Question

A student researcher compares the heights of American students and non-American students from the student body of a certain college in order to estimate the difference in their mean heights. A random sample of 12 American students had a mean height of 68.4 inches with a standard deviation of 1.64 inches. A random sample of 17 non-American students had a mean height of 64.9 inches with a standard deviation of 1.75 inches. Determine the 95% confidence interval for the true mean difference between the mean height of the American students and the mean height of the non-American students. Assume that the population variances are equal and that the two populations are normally distributed.

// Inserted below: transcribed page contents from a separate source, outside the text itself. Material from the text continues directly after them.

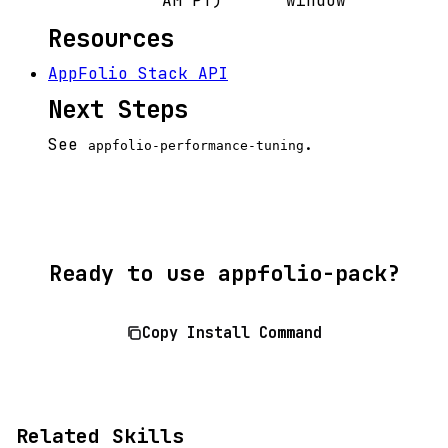
AM PT)
window
Resources
AppFolio Stack API
Next Steps
See
.
appfolio-performance-tuning
Ready to use appfolio-pack?
Copy Install Command
Related Skills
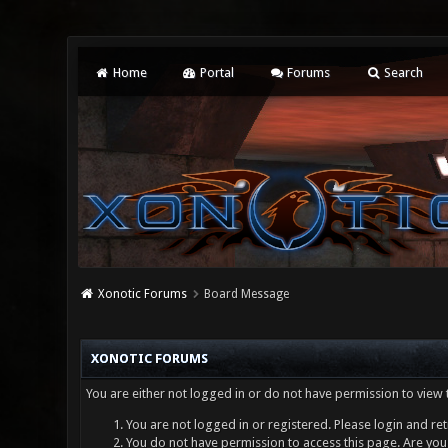
Home
Portal
Forums
Search
Xonotic Forums
Board Message
XONOTIC FORUMS
You are either not logged in or do not have permission to view 
You are not logged in or registered. Please login and ret
You do not have permission to access this page. Are you 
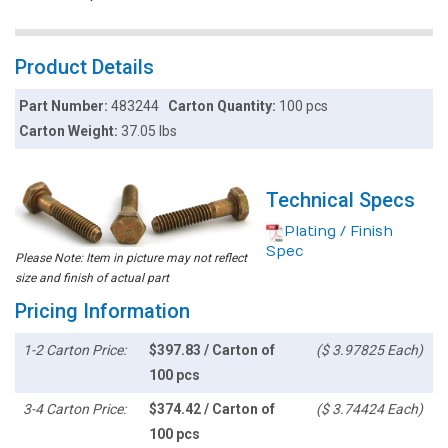
Product Details
Part Number:
483244
Carton Quantity:
100 pcs
Carton Weight:
37.05 lbs
Technical Specs
Plating / Finish
Spec
Please Note: Item in picture may not reflect
size and finish of actual part
Pricing Information
1-2 Carton Price:
$397.83 / Carton of
($ 3.97825 Each)
100 pcs
3-4 Carton Price:
$374.42 / Carton of
($ 3.74424 Each)
100 pcs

Find the point estimate that should be used in constructing the confidence interval.

Answer 1

Answer:

The point estimate that should be used in constructing the confidence interval is 3.5.

The 95% confidence interval for the true mean difference between the mean height of the American students and the mean height of the non-American students, in inches, is (2.25, 4.75).

Step-by-step explanation:

Before building the confidence interval, we need to understand the central limit theorem and subtraction of normal variables.

Central Limit Theorem

The Central Limit Theorem establishes that, for a normally distributed random variable X, with mean $\mu$ and standard deviation $\sigma$, the sampling distribution of the sample means with size n can be approximated to a normal distribution with mean $\mu$ and standard deviation $s = \frac{\sigma}{\sqrt{n}}$.

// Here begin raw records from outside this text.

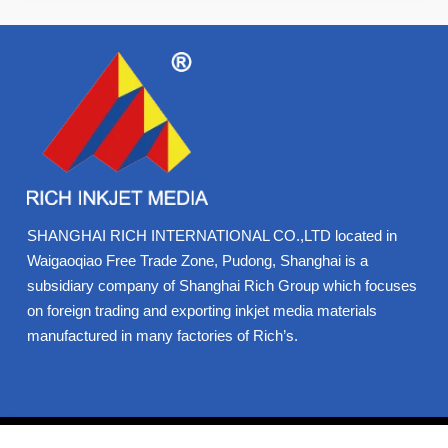
SHANGHAI RICH INTERNATIONAL CO.,LTD located in
Waigaoqiao Free Trade Zone, Pudong, Shanghai is a
subsidiary company of Shanghai Rich Group which focuses
on foreign trading and exporting inkjet media materials
manufactured in many factories of Rich’s.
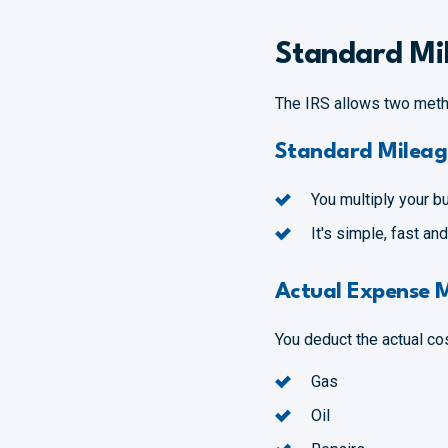
Standard Mil
The IRS allows two meth
Standard Mileag
You multiply your b
It's simple, fast a
Actual Expense 
You deduct the actual cos
Gas
Oil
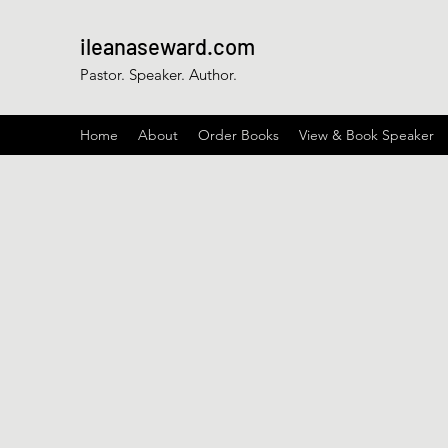
ileanaseward.com
Pastor. Speaker. Author.
Home
About
Order Books
View & Book Speaker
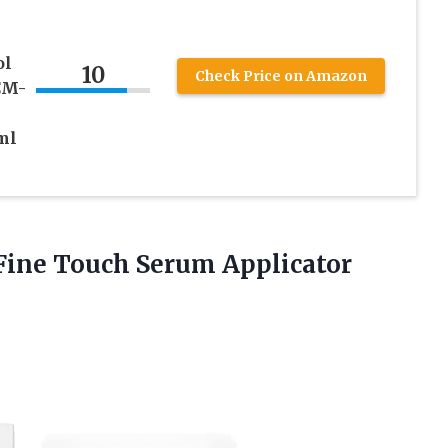
ol
10
Check Price on Amazon
CM-
ml
 Fine Touch Serum
Applicator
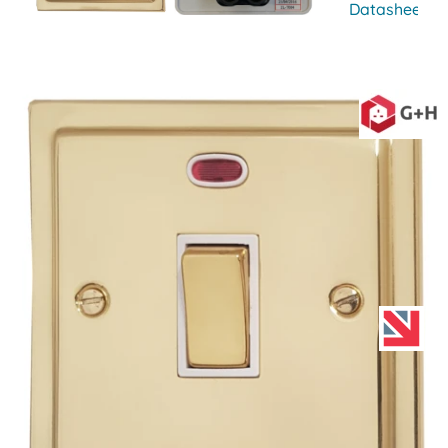
Datasheet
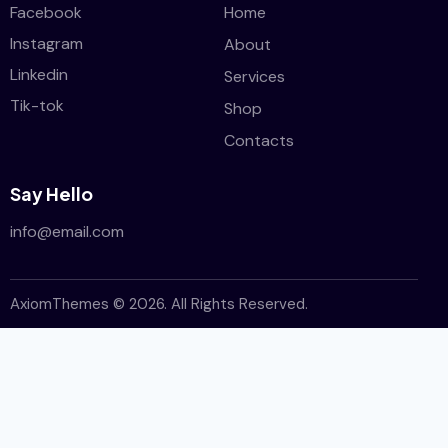
Facebook
Home
Instagram
About
Linkedin
Services
Tik-tok
Shop
Contacts
Say Hello
info@email.com
AxiomThemes
© 2026. All Rights Reserved.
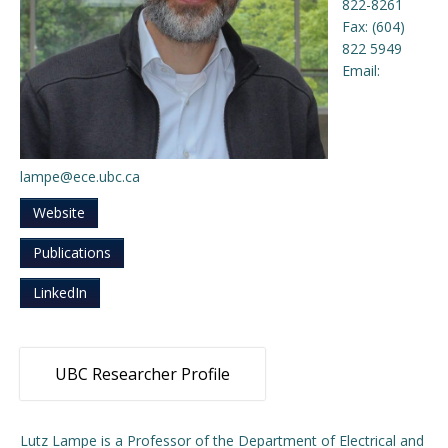
822-8261
Fax: (604)
Engage with ECE
822 5949
Email:
About
lampe@ece.ubc.ca
Website
Publications
LinkedIn
UBC Researcher Profile
Lutz Lampe is a Professor of the Department of Electrical and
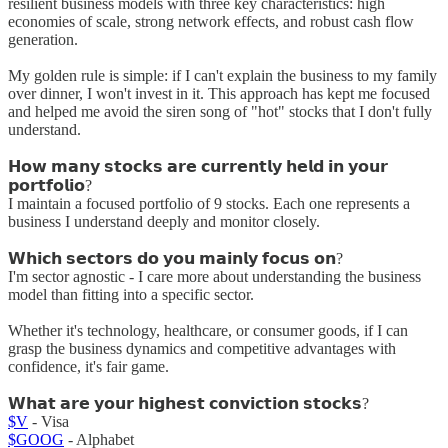
resilient business models with three key characteristics: high
economies of scale, strong network effects, and robust cash flow
generation.
My golden rule is simple: if I can't explain the business to my family
over dinner, I won't invest in it. This approach has kept me focused
and helped me avoid the siren song of "hot" stocks that I don't fully
understand.
𝗛𝗼𝘄 𝗺𝗮𝗻𝘆 𝘀𝘁𝗼𝗰𝗸𝘀 𝗮𝗿𝗲 𝗰𝘂𝗿𝗿𝗲𝗻𝘁𝗹𝘆 𝗵𝗲𝗹𝗱 𝗶𝗻 𝘆𝗼𝘂𝗿
𝗽𝗼𝗿𝘁𝗳𝗼𝗹𝗶𝗼?
I maintain a focused portfolio of 9 stocks. Each one represents a
business I understand deeply and monitor closely.
𝗪𝗵𝗶𝗰𝗵 𝘀𝗲𝗰𝘁𝗼𝗿𝘀 𝗱𝗼 𝘆𝗼𝘂 𝗺𝗮𝗶𝗻𝗹𝘆 𝗳𝗼𝗰𝘂𝘀 𝗼𝗻?
I'm sector agnostic - I care more about understanding the business
model than fitting into a specific sector.
Whether it's technology, healthcare, or consumer goods, if I can
grasp the business dynamics and competitive advantages with
confidence, it's fair game.
𝗪𝗵𝗮𝘁 𝗮𝗿𝗲 𝘆𝗼𝘂𝗿 𝗵𝗶𝗴𝗵𝗲𝘀𝘁 𝗰𝗼𝗻𝘃𝗶𝗰𝘁𝗶𝗼𝗻 𝘀𝘁𝗼𝗰𝗸𝘀?
$V
- Visa
$GOOG
- Alphabet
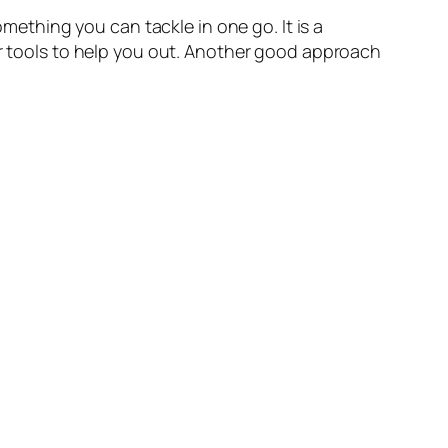
omething you can tackle in one go. It is a
or tools to help you out. Another good approach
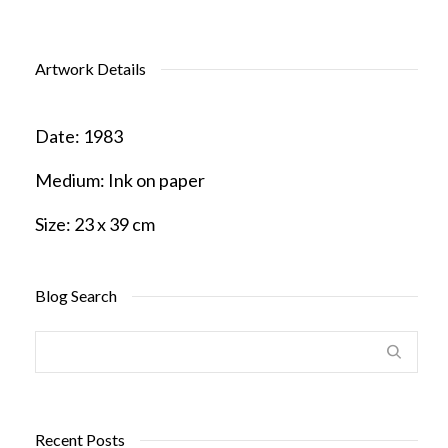
Artwork Details
Date:
1983
Medium:
Ink on paper
Size:
23 x 39 cm
Blog Search
Recent Posts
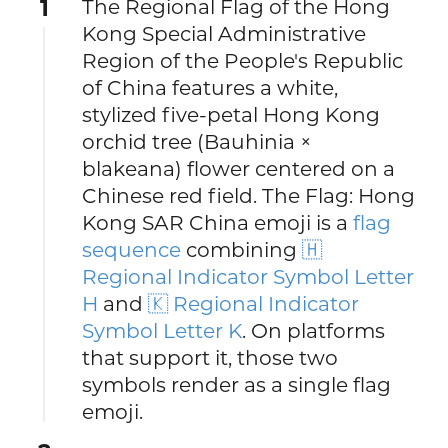
1
The Regional Flag of the Hong
Kong Special Administrative
Region of the People's Republic
of China features a white,
stylized five-petal Hong Kong
orchid tree (Bauhinia ×
blakeana) flower centered on a
Chinese red field. The Flag: Hong
Kong SAR China emoji is a
flag
sequence
combining
🇭
Regional Indicator Symbol Letter
H
and
🇰 Regional Indicator
Symbol Letter K
. On platforms
that support it, those two
symbols render as a single flag
emoji.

For a skewed variable, the Central Limit Theorem can also be applied, as long as n is at least 30.

Subtraction between normal variables:

When two normal variables are subtracted, the mean is the difference of the means, while the standard deviation is the square root of the sum of the variances.

American students:

Sample of 12, mean height of 68.4 inches with a standard deviation of 1.64 inches. This means that:

$\mu_A = 68.4$

$s_A = \frac{1.64}{\sqrt{12}} = 0.4743$

Non-American students:

Sample of 17, mean height of 64.9 inches with a standard deviation of 1.75 inches. This means that:

$\mu_N = 64.9$

$s_N = \frac{1.75}{\sqrt{17}} = 0.4244$

Distribution of the difference:

$\mu = \mu_A - \mu_N = 68.4 - 64.9 = 3.5$

$s = \sqrt{s_A^2+s_N^2} = \sqrt{0.4743^2 + 0.4244^2} = 0.6365$

The point estimate that should be used in constructing the confidence interval is 3.5.

Confidence interval:

$\mu \pm zs$

In which

z is the z-score that has a p-value of $1 - \frac{\alpha}{2}$.

95% confidence level

So $\alpha = 0.05$, z is the value of Z that has a p-value of $1 - \frac{0.05}{2} = 0.975$, so $Z = 1.96$.  

The lower bound of the interval is:

$\mu - zs = 3.5 - 1.96*0.6365 = 2.25$

The upper bound of the interval is:

$\mu + zs = 3.5 + 1.96*0.6365 = 4.75$

The 95% confidence interval for the true mean difference between the mean height of the American students and the mean height of the non-American students, in inches, is (2.25, 4.75).